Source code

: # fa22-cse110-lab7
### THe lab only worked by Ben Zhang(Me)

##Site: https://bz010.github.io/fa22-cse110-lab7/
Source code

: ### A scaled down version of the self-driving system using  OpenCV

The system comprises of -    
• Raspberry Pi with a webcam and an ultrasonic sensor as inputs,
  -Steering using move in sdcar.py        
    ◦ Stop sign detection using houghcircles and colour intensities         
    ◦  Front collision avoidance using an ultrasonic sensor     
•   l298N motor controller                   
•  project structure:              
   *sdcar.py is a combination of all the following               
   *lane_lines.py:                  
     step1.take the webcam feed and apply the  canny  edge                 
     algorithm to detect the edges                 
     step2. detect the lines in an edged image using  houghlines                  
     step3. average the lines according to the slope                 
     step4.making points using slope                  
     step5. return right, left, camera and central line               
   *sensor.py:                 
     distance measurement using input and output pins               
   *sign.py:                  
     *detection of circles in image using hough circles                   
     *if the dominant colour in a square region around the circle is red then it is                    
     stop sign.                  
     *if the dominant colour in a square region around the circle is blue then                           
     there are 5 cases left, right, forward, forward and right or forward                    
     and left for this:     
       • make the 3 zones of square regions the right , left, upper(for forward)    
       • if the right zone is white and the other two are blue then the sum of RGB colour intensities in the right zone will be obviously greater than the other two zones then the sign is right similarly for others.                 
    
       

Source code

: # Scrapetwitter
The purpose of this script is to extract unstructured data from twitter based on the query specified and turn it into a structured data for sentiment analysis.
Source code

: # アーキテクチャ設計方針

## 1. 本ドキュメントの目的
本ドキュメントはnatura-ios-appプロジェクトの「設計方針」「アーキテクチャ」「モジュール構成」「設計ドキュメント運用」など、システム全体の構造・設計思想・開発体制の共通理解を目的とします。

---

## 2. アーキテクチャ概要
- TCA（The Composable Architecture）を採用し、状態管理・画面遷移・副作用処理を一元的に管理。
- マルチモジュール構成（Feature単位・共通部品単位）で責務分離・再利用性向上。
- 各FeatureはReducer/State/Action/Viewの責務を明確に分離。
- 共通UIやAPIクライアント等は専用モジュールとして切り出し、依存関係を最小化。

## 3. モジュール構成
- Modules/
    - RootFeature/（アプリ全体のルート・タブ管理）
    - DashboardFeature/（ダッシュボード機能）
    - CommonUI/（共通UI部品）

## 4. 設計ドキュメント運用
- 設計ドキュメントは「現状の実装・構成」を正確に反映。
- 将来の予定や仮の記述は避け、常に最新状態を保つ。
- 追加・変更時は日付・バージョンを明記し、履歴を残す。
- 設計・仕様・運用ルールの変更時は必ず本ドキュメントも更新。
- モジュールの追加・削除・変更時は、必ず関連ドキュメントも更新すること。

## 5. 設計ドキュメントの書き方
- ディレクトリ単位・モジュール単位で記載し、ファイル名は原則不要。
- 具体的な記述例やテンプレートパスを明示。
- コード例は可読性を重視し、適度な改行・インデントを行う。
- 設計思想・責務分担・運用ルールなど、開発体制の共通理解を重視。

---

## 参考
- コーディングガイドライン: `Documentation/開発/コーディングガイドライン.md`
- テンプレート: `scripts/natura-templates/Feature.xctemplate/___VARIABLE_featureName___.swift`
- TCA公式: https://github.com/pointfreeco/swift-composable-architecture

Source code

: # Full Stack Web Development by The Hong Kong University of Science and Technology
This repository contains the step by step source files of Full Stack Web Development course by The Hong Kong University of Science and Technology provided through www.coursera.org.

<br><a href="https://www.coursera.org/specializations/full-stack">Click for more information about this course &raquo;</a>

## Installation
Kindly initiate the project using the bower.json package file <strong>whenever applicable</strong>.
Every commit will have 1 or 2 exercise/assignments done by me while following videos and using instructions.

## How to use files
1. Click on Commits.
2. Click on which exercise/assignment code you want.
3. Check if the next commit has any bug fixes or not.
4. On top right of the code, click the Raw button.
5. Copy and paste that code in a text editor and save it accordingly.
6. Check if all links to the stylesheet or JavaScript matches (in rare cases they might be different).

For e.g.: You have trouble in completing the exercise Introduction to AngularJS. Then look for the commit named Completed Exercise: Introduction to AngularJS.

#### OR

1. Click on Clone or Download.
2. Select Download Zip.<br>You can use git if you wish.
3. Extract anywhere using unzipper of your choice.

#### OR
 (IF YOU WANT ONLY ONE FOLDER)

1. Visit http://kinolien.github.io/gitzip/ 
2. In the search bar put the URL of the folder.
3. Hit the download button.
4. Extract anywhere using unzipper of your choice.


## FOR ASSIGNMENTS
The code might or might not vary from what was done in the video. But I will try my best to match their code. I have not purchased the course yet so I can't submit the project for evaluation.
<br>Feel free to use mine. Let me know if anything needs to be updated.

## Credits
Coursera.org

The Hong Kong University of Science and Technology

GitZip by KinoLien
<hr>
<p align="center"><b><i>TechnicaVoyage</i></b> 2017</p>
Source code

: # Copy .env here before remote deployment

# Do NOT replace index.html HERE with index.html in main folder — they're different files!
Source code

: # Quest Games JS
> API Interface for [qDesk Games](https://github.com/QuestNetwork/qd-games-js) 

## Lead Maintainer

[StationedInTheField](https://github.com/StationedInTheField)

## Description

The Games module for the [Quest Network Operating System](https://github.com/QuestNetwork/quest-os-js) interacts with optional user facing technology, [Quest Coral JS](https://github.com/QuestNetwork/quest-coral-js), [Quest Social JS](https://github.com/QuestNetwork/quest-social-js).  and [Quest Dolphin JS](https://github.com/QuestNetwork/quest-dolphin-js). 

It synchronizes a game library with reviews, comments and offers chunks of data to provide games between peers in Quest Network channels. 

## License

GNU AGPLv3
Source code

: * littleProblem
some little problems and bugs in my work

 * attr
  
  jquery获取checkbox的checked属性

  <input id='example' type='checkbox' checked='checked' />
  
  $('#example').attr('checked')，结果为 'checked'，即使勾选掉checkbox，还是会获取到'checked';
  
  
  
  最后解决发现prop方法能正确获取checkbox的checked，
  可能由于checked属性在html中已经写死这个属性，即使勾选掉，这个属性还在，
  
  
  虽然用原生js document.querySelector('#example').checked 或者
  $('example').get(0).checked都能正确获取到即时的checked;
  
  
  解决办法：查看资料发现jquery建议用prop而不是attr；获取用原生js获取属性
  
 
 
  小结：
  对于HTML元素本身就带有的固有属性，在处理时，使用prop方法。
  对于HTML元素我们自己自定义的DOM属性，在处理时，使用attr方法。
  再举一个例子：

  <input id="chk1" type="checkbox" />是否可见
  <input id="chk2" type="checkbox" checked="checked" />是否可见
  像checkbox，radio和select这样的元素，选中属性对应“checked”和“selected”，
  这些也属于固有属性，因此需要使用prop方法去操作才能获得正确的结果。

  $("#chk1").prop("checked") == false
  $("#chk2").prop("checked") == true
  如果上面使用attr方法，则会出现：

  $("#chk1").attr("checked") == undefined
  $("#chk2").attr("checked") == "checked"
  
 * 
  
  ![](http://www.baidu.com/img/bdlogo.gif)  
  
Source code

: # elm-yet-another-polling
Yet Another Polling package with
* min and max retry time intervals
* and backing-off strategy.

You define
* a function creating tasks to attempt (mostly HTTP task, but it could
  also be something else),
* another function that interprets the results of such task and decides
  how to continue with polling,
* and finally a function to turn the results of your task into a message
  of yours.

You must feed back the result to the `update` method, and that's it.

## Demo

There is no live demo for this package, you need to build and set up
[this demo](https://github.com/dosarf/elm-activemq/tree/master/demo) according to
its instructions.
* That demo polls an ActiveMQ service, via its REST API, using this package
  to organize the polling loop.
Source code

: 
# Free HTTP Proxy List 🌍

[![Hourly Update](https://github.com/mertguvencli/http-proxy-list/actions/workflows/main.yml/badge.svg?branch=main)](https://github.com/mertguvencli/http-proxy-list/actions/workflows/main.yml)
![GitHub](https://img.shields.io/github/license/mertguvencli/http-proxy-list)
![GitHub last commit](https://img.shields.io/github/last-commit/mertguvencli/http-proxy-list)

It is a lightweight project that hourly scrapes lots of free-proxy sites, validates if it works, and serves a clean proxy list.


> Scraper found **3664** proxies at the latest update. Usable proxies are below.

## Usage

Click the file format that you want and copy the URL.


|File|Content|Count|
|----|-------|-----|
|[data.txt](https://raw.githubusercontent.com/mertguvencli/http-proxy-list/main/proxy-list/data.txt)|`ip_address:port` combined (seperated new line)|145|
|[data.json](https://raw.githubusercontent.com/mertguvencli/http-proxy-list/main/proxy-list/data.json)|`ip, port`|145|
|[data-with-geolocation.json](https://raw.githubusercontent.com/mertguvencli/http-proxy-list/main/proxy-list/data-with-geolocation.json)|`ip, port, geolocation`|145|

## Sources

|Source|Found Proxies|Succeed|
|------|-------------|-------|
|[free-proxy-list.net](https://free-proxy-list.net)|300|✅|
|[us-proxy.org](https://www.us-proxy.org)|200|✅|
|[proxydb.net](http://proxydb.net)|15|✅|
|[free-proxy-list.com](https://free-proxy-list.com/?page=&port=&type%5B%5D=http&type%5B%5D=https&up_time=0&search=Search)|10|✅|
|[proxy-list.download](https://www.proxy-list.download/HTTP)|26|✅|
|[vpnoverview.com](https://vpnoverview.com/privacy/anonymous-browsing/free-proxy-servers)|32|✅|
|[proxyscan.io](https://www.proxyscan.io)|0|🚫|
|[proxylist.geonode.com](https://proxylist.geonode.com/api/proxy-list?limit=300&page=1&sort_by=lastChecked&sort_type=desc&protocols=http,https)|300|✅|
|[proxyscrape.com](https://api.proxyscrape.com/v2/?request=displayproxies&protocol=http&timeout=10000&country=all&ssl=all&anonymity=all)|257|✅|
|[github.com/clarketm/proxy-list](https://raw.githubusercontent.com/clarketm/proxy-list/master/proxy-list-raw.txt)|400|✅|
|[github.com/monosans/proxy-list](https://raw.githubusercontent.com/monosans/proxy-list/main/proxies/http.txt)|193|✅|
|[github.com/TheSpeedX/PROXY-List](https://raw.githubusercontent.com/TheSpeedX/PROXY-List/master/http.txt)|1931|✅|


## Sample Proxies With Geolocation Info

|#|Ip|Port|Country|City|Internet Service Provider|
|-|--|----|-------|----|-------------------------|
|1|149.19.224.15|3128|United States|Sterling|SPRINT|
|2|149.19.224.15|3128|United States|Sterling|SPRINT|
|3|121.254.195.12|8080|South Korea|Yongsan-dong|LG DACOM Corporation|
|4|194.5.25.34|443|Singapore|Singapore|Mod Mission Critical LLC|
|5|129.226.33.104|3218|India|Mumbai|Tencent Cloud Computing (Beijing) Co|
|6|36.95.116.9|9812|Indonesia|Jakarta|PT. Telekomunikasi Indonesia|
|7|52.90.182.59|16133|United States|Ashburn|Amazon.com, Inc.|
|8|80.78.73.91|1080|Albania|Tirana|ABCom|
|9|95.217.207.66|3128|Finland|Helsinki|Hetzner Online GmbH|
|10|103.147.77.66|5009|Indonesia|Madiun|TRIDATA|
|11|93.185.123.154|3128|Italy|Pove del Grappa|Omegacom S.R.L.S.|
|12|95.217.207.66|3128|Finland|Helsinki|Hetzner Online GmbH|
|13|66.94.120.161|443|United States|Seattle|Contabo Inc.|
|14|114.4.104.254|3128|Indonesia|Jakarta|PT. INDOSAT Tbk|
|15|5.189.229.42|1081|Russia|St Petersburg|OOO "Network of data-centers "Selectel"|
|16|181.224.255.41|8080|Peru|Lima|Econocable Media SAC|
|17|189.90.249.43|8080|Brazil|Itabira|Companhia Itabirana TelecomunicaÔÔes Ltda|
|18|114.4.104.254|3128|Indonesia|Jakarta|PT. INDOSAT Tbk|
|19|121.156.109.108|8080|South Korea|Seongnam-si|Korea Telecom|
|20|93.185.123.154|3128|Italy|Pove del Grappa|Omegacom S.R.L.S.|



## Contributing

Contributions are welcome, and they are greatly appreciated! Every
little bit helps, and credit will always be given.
=-=-=
### [WHAT YOU WILL DO]
Working through the records above, copy each line in which "GmbH" is found.

### [WORKED SOLUTION]
|9|95.217.207.66|3128|Finland|Helsinki|Hetzner Online GmbH|
|12|95.217.207.66|3128|Finland|Helsinki|Hetzner Online GmbH|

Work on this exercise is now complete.